# Work order
Beginning with the first entry, print all the records exactly.

# Records shown

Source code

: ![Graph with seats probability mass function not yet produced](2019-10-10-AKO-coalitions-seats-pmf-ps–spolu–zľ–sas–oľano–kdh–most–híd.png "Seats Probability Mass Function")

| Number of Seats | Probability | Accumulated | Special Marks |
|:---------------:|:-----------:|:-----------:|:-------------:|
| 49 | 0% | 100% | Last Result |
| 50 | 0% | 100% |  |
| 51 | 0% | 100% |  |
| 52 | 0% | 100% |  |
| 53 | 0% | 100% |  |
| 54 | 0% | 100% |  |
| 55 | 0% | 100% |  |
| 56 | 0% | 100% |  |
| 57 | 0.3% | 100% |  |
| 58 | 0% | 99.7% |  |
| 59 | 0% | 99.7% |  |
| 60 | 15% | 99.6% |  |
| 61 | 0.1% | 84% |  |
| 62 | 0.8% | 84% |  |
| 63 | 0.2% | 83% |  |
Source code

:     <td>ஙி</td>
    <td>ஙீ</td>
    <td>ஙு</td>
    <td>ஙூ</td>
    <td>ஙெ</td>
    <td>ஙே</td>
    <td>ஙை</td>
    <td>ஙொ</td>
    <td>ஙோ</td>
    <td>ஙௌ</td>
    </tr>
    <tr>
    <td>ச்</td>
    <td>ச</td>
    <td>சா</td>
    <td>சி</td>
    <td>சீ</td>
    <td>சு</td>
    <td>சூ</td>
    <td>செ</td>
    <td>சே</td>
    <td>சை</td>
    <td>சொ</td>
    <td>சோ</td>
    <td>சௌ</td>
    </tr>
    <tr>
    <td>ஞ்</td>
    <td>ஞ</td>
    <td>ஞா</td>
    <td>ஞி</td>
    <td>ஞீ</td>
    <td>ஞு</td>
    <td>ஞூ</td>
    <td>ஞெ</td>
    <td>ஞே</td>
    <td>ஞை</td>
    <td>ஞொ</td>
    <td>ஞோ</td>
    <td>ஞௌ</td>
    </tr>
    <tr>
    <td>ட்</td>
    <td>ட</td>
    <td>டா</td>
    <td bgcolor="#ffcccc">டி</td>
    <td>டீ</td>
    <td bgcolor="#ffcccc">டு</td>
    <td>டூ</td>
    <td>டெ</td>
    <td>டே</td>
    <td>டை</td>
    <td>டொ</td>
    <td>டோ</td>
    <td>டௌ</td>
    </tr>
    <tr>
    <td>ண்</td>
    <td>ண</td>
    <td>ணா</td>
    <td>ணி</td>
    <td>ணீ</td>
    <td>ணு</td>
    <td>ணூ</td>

# Solution to the problem
Source code

: ![Graph with seats probability mass function not yet produced](2019-10-10-AKO-coalitions-seats-pmf-ps–spolu–zľ–sas–oľano–kdh–most–híd.png "Seats Probability Mass Function")

| Number of Seats | Probability | Accumulated | Special Marks |
|:---------------:|:-----------:|:-----------:|:-------------:|
| 49 | 0% | 100% | Last Result |
| 50 | 0% | 100% |  |
| 51 | 0% | 100% |  |
| 52 | 0% | 100% |  |
| 53 | 0% | 100% |  |
| 54 | 0% | 100% |  |
| 55 | 0% | 100% |  |
| 56 | 0% | 100% |  |
| 57 | 0.3% | 100% |  |
| 58 | 0% | 99.7% |  |
| 59 | 0% | 99.7% |  |
| 60 | 15% | 99.6% |  |
| 61 | 0.1% | 84% |  |
| 62 | 0.8% | 84% |  |
| 63 | 0.2% | 83% |  |
Source code

:     <td>ஙி</td>
    <td>ஙீ</td>
    <td>ஙு</td>
    <td>ஙூ</td>
    <td>ஙெ</td>
    <td>ஙே</td>
    <td>ஙை</td>
    <td>ஙொ</td>
    <td>ஙோ</td>
    <td>ஙௌ</td>
    </tr>
    <tr>
    <td>ச்</td>
    <td>ச</td>
    <td>சா</td>
    <td>சி</td>
    <td>சீ</td>
    <td>சு</td>
    <td>சூ</td>
    <td>செ</td>
    <td>சே</td>
    <td>சை</td>
    <td>சொ</td>
    <td>சோ</td>
    <td>சௌ</td>
    </tr>
    <tr>
    <td>ஞ்</td>
    <td>ஞ</td>
    <td>ஞா</td>
    <td>ஞி</td>
    <td>ஞீ</td>
    <td>ஞு</td>
    <td>ஞூ</td>
    <td>ஞெ</td>
    <td>ஞே</td>
    <td>ஞை</td>
    <td>ஞொ</td>
    <td>ஞோ</td>
    <td>ஞௌ</td>
    </tr>
    <tr>
    <td>ட்</td>
    <td>ட</td>
    <td>டா</td>
    <td bgcolor="#ffcccc">டி</td>
    <td>டீ</td>
    <td bgcolor="#ffcccc">டு</td>
    <td>டூ</td>
    <td>டெ</td>
    <td>டே</td>
    <td>டை</td>
    <td>டொ</td>
    <td>டோ</td>
    <td>டௌ</td>
    </tr>
    <tr>
    <td>ண்</td>
    <td>ண</td>
    <td>ணா</td>
    <td>ணி</td>
    <td>ணீ</td>
    <td>ணு</td>
    <td>ணூ</td>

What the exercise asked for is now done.